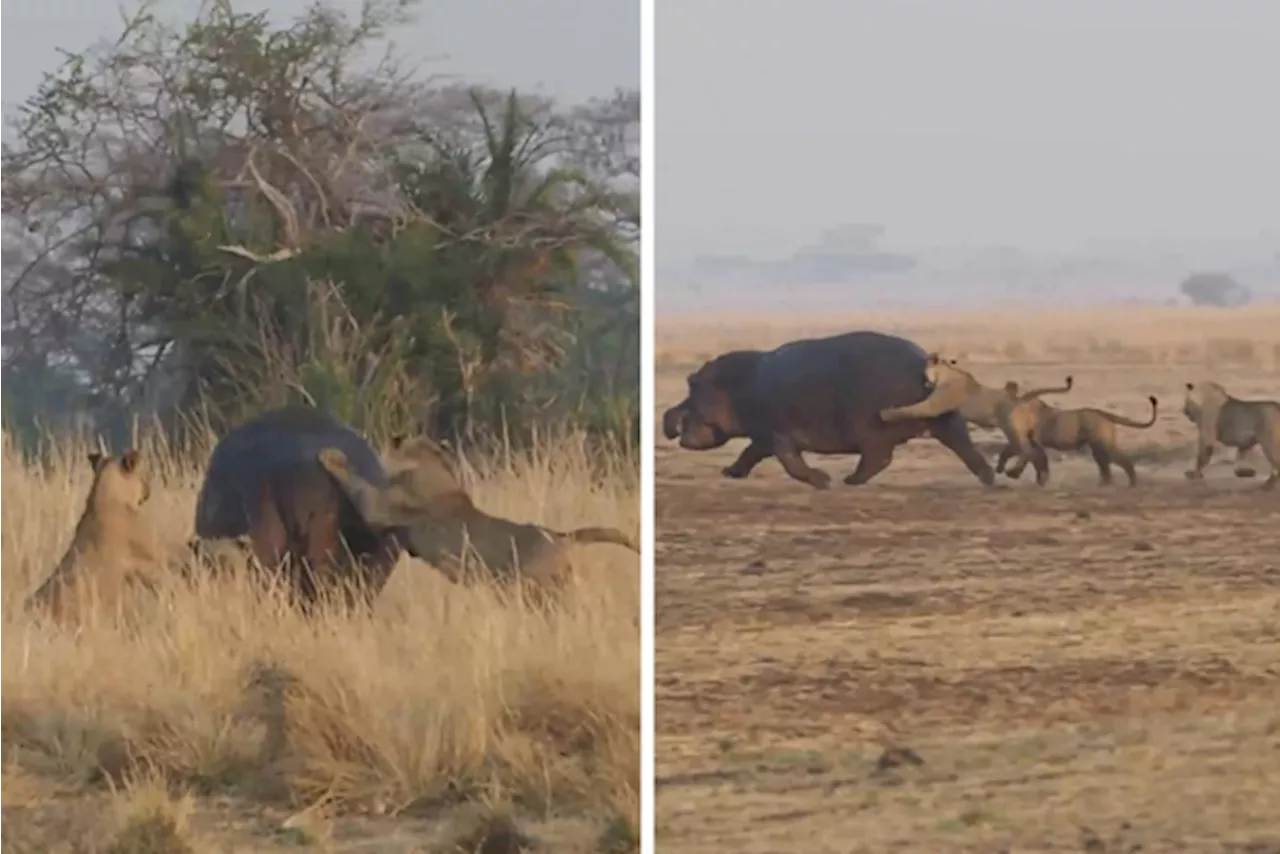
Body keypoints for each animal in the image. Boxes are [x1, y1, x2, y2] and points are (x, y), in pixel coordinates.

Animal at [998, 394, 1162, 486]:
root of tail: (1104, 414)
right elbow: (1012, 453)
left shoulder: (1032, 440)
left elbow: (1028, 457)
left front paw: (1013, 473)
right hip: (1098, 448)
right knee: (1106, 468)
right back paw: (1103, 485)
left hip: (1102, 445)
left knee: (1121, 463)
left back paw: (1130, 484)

+++

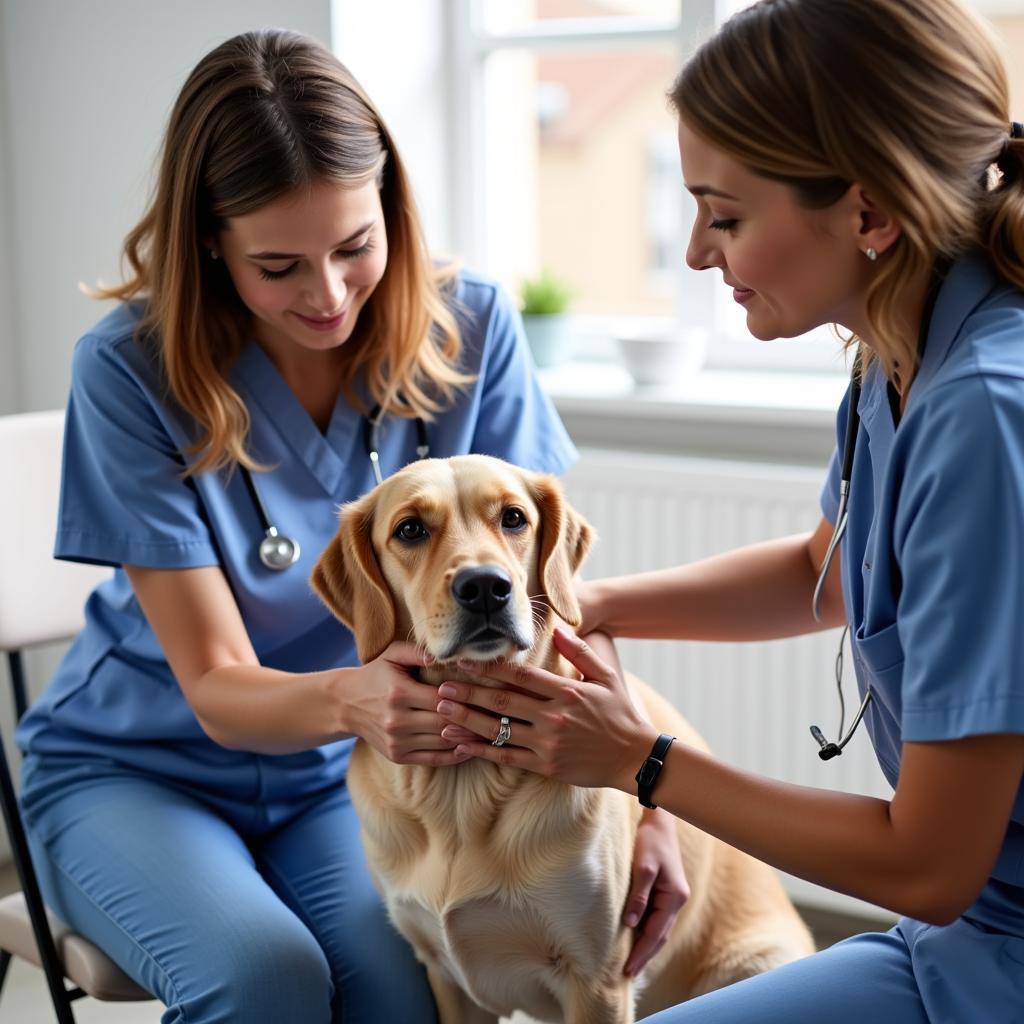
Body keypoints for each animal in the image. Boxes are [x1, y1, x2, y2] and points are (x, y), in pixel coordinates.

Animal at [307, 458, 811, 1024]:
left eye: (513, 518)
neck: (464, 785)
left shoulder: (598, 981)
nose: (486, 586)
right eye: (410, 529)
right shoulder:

+++

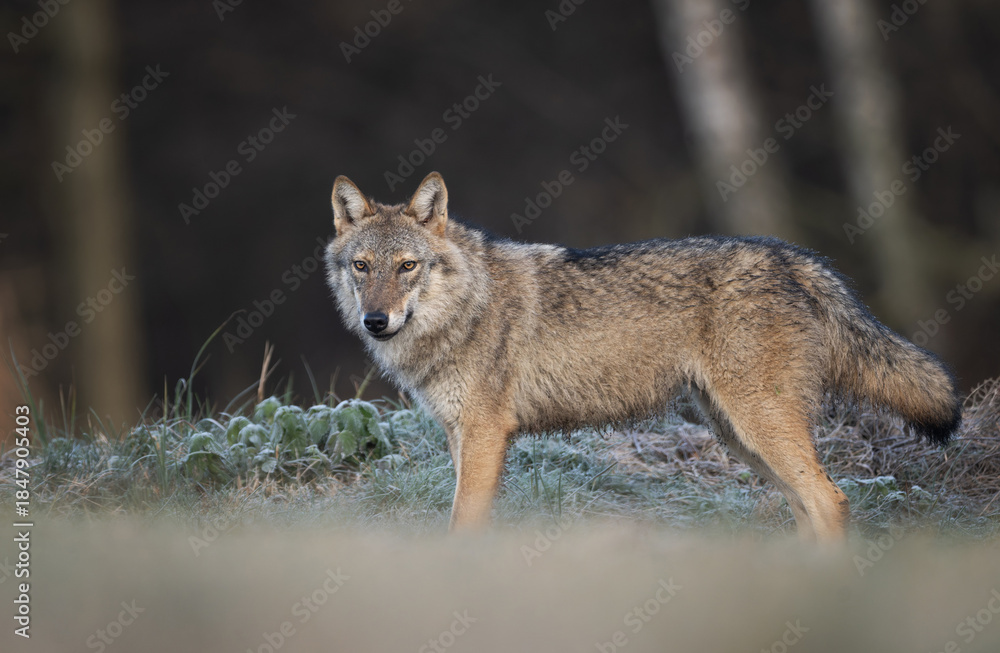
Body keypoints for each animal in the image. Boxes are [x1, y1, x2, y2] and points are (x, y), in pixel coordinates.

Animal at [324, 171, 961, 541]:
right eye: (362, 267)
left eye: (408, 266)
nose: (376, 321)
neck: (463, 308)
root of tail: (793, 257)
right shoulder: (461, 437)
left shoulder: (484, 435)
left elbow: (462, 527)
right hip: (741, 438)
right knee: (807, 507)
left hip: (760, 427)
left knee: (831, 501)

+++

:: Work task ::
Check each line in the records above for the word "shoulder". Return those that have it.

:: Answer ::
left shoulder: (1032, 440)
left shoulder: (598, 981)
right shoulder:
right shoulder: (461, 437)
left shoulder: (484, 435)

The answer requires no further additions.